Les 12 mises à jour de sécurité du prochain « Patch Tuesday » viendront réparer 22 failles, principalement dans le navigateur Internet Explorer (IE), le système d'exploitation Windows et Internet Information Server (IIS), le serveur web de Microsoft. A cette occasion, l'éditeur fournira des « patches » pour trois bugs identifiés par les utilisateurs et reconnus par l'éditeur, l'un d'eux étant exploité depuis plusieurs semaines par des pirates. « Les trois bugs zéro-days vont être corrigées, c'est l'information importante », souligne Andrew Storms, directeur des opérations de sécurité de nCircle Security.

L'une de ces failles a été détectée dans Internet Explorer, une autre concerne l'affichage des vignettes dans Windows et la troisième se loge dans le serveur web IIS. L'éditeur a reconnu la première d'entre elles le 22 décembre, quelques semaines après une alerte de la société française Vupen prévenant que toutes les versions d'IE, incluant l'IE8 de 2009, étaient touchées. Peu de temps après, Microsoft avertissait que des pirates exploitaient la faille. Le deuxième bug a été découvert mi-décembre lors d'une conférence sur la sécurité en Corée du Sud. A la suite de quoi, l'éditeur a de nouveau publié un avertissement le 4 janvier en précisant cette fois qu'il ne sortirait pas de patch en urgence pour résoudre le problème. 

Rien pour le bug du gestionnaire de protocole MHTML

De façon inhabituelle, Microsoft a fourni en ce début d'année une liste des bugs connus sur lesquels il devait intervenir, en détaillant cinq failles non corrigées. Le prochain Patch Tuesday n'en corrigera donc que trois. « Ils rectifient le rouge, l'orange et le jaune, commente Andrew Storms en se référant aux codes couleurs utilisés par Jonathan Ness, ingénieur du centre de sécurité de Microsoft (MSRC). « Ce sont de très bonnes nouvelles ». En revanche, d'autres vulnérabilités, également reconnues par l'éditeur, ne sont pas concernées par le patch du 8 février. C'est le cas de la faille découverte la semaine dernière dans le gestionnaire de protocole MHTML. Pas de surprise à ce sujet car les experts s'attendaient tous à ce que Microsoft ne puisse pas la réparer ce mois-ci.

Sur la douzaine de mises à jour attendues, trois sont dites « critiques ». Dans l'échelle de classement, il s'agit du niveau le plus élevé. Les neuf autres sont « importantes ». La plupart des rustines (10 sur 12) s'appliquent à Windows. Parmi elles, l'une concerne la faille en déni de service d'Internet Information Server 7.0 et IIS 7.5 dans Windows 7 et Windows Server 2008 R2. Les deux correctifs restants viennent réparer des vulnérabilités dans Internet Explorer et dans Visio, le logiciel de création de diagrammes. Andrew Storms pense que celui destiné à Visio va corriger un problème de format de fichier.

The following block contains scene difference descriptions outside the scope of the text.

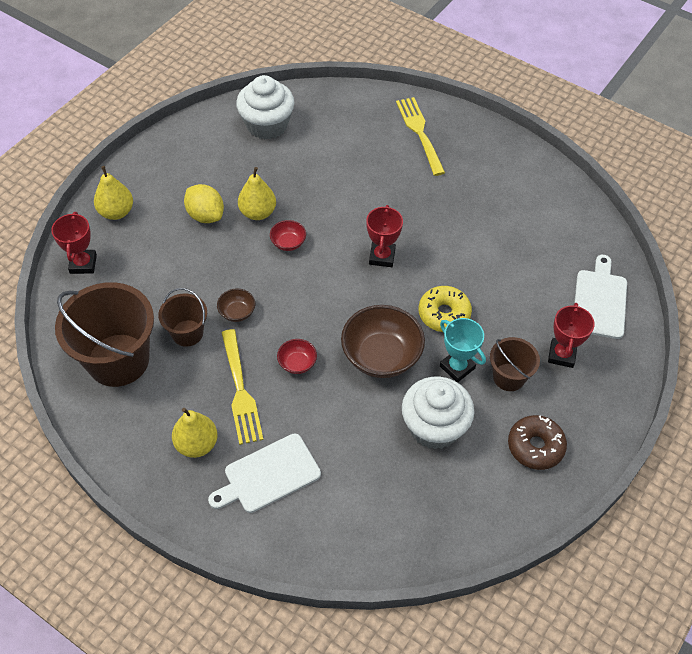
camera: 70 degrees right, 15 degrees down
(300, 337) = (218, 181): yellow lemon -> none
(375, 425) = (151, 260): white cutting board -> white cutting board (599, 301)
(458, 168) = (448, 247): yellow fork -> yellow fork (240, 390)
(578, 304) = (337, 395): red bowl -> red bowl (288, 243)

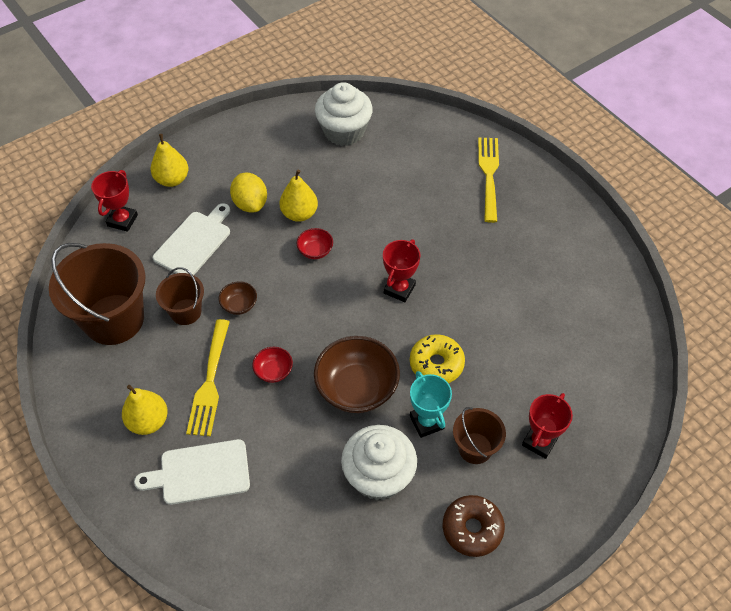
camera: 20 degrees right, 0 degrees up
(599, 301) = (603, 397): white cutting board -> white cutting board (194, 242)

Une conférence web le 9 février

Le directeur des opérations de sécurité de nCircle Security trouve que le bulletin « advance notification » fourni par Microsoft sur le patch de mardi donne finalement peu d'informations et qu'il est difficile de déterminer dans le détail quels composants spécifiques il vient corriger. Malgré tout, il croit comprendre que l'une de mises à jour (actuellement numérotée Bulletin 4) pourrait concerner un bug dans le kernel de Windows Vista et Windows 7, qui s'appliquerait aussi à Windows Server 2008 et 2008 R2. Selon Microsoft, ce Bulletin 4 n'englobe pas les anciens Windows XP et Windows Server 2003. C'est ce qui fait dire à Andrew Storms qu'il concerne le kernel puisque ce dernier a été revisité par Microsoft dans Vista et les versions suivantes.

Le mois dernier, l'éditeur de Redmond a comblé une faille dans Vista en pointant du doigt le programme Backup Manager du système d'exploitation. Cette mise à jour était la septième qu'il livrait pour réparer des vulnérabilités de type « hameçonnage par chargement de DLL » (Dynamic Link Library load hijacking) ou « insertion de code » (binary planting), découvertes par les experts en août 2010.

Microsoft tiendra une conférence web pour répondre aux questions relatives à ses bulletins de sécurité, le mercredi 9 février 2011, à 11 heures Pacific Time (20 heures à Paris).